Using technology to spot and litigate deceptive pricing violations

Traditional methods of gathering evidence, like manually tracking pricing data or reviewing advertisements, are incredibly time-consuming and tedious. Proving consumer reliance, dealing with varying state laws, and uncovering hidden pricing tactics only add to the complexity.

Fortunately, legal tech and AI can streamline the process of detecting deceptive pricing violations, organizing evidence, and litigating cases. 

Here’s how we do it at Darrow.

We use AI to detect legal violations at scale, including e-commerce deceptive pricing patterns. This means that attorneys and their legal teams don’t need to manually check online data to hunt for evidence.
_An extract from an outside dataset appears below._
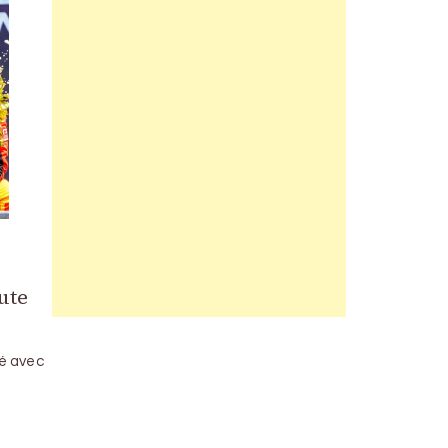
ute
ué avec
Our Legal Intelligence Platform scans a multitude of online databases, websites, social media, videos, and review sites to detect common complaints or occurrences that might indicate deceptive practices. 

Our tech recognizes these patterns and clusters similarities together, allowing our legal experts to identify if a legal violation has occurred. We’ve also developed systems that track discounts across major retailers to evaluate if they’re engaging in any illegal consumer protection violations.

Once we’ve detected a violation, we continue working with our attorney partners throughout the entire litigation process. We use specific, targeted marketing to find plaintiffs for each case while our in-house legal team works hand-in-hand with partners to build compelling, evidence-backed consumer protection cases.

*Cortez’s case is filed in the US District Court in the Western District of Wisconsin, under case number 3:23-cv-00678.